#### [WHAT THIS TASK INVOLVES]
Please quote all of the data below word for word, leaving out the pictures.

____________________

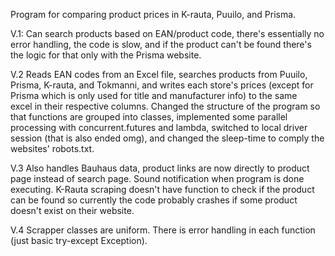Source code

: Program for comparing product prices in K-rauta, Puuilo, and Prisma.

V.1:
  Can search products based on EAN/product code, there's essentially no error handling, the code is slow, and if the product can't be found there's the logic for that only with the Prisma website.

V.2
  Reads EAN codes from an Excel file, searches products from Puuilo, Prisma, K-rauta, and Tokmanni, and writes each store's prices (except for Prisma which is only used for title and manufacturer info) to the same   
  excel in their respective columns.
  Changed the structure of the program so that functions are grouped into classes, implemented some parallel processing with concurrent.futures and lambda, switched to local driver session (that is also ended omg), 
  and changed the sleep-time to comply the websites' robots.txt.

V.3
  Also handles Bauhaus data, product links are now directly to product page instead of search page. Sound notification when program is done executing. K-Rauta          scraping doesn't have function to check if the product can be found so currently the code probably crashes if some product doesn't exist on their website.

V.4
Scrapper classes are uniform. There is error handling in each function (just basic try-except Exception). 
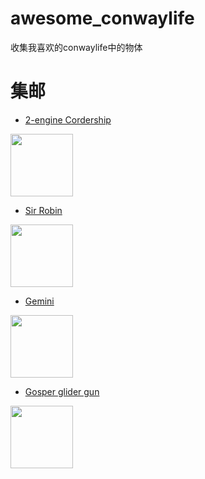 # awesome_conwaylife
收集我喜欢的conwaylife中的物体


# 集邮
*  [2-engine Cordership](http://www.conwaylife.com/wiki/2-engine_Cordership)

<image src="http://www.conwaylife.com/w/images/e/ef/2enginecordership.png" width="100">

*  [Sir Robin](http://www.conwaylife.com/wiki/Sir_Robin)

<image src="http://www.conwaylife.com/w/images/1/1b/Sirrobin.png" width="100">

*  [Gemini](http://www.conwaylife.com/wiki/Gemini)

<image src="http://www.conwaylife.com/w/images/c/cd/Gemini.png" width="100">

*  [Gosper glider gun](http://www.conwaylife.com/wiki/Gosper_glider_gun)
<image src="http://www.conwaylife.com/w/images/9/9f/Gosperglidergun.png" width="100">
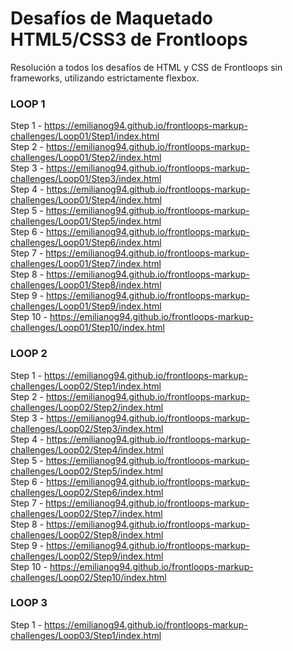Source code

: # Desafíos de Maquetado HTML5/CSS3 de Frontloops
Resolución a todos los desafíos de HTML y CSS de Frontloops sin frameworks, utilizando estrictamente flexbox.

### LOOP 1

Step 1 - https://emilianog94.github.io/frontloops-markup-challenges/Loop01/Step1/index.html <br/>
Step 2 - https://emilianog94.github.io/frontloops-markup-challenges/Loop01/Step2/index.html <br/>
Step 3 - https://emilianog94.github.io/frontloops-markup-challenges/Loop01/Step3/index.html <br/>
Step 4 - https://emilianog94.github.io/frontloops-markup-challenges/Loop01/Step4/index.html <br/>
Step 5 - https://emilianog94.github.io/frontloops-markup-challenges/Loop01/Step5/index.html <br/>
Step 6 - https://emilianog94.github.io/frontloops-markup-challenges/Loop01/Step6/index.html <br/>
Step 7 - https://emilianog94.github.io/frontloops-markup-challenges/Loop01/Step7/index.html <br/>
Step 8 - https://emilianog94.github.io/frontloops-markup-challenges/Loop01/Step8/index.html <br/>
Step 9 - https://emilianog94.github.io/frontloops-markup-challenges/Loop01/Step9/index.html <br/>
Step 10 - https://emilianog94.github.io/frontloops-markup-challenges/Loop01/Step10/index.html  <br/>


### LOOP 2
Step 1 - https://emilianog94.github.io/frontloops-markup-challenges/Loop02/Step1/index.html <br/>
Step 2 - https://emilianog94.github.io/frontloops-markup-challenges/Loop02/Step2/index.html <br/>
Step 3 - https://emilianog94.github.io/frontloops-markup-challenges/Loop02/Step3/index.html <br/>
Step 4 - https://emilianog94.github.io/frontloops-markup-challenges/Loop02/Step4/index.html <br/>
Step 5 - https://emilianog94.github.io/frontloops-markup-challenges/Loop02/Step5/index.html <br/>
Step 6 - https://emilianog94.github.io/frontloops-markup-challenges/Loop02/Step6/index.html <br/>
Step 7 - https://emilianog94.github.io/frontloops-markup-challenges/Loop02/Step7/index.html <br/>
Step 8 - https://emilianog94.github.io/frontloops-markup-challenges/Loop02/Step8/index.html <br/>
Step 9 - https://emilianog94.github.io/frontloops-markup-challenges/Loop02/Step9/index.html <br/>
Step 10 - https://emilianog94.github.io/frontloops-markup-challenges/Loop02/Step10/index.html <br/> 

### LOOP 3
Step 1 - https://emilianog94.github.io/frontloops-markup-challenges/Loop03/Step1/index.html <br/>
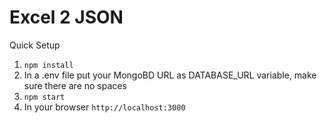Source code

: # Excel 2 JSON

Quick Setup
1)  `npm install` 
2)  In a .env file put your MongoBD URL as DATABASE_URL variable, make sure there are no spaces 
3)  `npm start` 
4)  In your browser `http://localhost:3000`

____________________

#### [OUTPUT FOR THIS EXERCISE]
Source code

: Program for comparing product prices in K-rauta, Puuilo, and Prisma.

V.1:
  Can search products based on EAN/product code, there's essentially no error handling, the code is slow, and if the product can't be found there's the logic for that only with the Prisma website.

V.2
  Reads EAN codes from an Excel file, searches products from Puuilo, Prisma, K-rauta, and Tokmanni, and writes each store's prices (except for Prisma which is only used for title and manufacturer info) to the same   
  excel in their respective columns.
  Changed the structure of the program so that functions are grouped into classes, implemented some parallel processing with concurrent.futures and lambda, switched to local driver session (that is also ended omg), 
  and changed the sleep-time to comply the websites' robots.txt.

V.3
  Also handles Bauhaus data, product links are now directly to product page instead of search page. Sound notification when program is done executing. K-Rauta          scraping doesn't have function to check if the product can be found so currently the code probably crashes if some product doesn't exist on their website.

V.4
Scrapper classes are uniform. There is error handling in each function (just basic try-except Exception). 
 # awesome_conwaylife
收集我喜欢的conwaylife中的物体


# 集邮
*  [2-engine Cordership](http://www.conwaylife.com/wiki/2-engine_Cordership)

<image src="http://www.conwaylife.com/w/images/e/ef/2enginecordership.png" width="100">

*  [Sir Robin](http://www.conwaylife.com/wiki/Sir_Robin)

<image src="http://www.conwaylife.com/w/images/1/1b/Sirrobin.png" width="100">

*  [Gemini](http://www.conwaylife.com/wiki/Gemini)

<image src="http://www.conwaylife.com/w/images/c/cd/Gemini.png" width="100">

*  [Gosper glider gun](http://www.conwaylife.com/wiki/Gosper_glider_gun)
<image src="http://www.conwaylife.com/w/images/9/9f/Gosperglidergun.png" width="100">
Source code

: # Desafíos de Maquetado HTML5/CSS3 de Frontloops
Resolución a todos los desafíos de HTML y CSS de Frontloops sin frameworks, utilizando estrictamente flexbox.

### LOOP 1

Step 1 - https://emilianog94.github.io/frontloops-markup-challenges/Loop01/Step1/index.html <br/>
Step 2 - https://emilianog94.github.io/frontloops-markup-challenges/Loop01/Step2/index.html <br/>
Step 3 - https://emilianog94.github.io/frontloops-markup-challenges/Loop01/Step3/index.html <br/>
Step 4 - https://emilianog94.github.io/frontloops-markup-challenges/Loop01/Step4/index.html <br/>
Step 5 - https://emilianog94.github.io/frontloops-markup-challenges/Loop01/Step5/index.html <br/>
Step 6 - https://emilianog94.github.io/frontloops-markup-challenges/Loop01/Step6/index.html <br/>
Step 7 - https://emilianog94.github.io/frontloops-markup-challenges/Loop01/Step7/index.html <br/>
Step 8 - https://emilianog94.github.io/frontloops-markup-challenges/Loop01/Step8/index.html <br/>
Step 9 - https://emilianog94.github.io/frontloops-markup-challenges/Loop01/Step9/index.html <br/>
Step 10 - https://emilianog94.github.io/frontloops-markup-challenges/Loop01/Step10/index.html  <br/>


### LOOP 2
Step 1 - https://emilianog94.github.io/frontloops-markup-challenges/Loop02/Step1/index.html <br/>
Step 2 - https://emilianog94.github.io/frontloops-markup-challenges/Loop02/Step2/index.html <br/>
Step 3 - https://emilianog94.github.io/frontloops-markup-challenges/Loop02/Step3/index.html <br/>
Step 4 - https://emilianog94.github.io/frontloops-markup-challenges/Loop02/Step4/index.html <br/>
Step 5 - https://emilianog94.github.io/frontloops-markup-challenges/Loop02/Step5/index.html <br/>
Step 6 - https://emilianog94.github.io/frontloops-markup-challenges/Loop02/Step6/index.html <br/>
Step 7 - https://emilianog94.github.io/frontloops-markup-challenges/Loop02/Step7/index.html <br/>
Step 8 - https://emilianog94.github.io/frontloops-markup-challenges/Loop02/Step8/index.html <br/>
Step 9 - https://emilianog94.github.io/frontloops-markup-challenges/Loop02/Step9/index.html <br/>
Step 10 - https://emilianog94.github.io/frontloops-markup-challenges/Loop02/Step10/index.html <br/> 

### LOOP 3
Step 1 - https://emilianog94.github.io/frontloops-markup-challenges/Loop03/Step1/index.html <br/>
Source code

: # Excel 2 JSON

Quick Setup
1)  `npm install` 
2)  In a .env file put your MongoBD URL as DATABASE_URL variable, make sure there are no spaces 
3)  `npm start` 
4)  In your browser `http://localhost:3000`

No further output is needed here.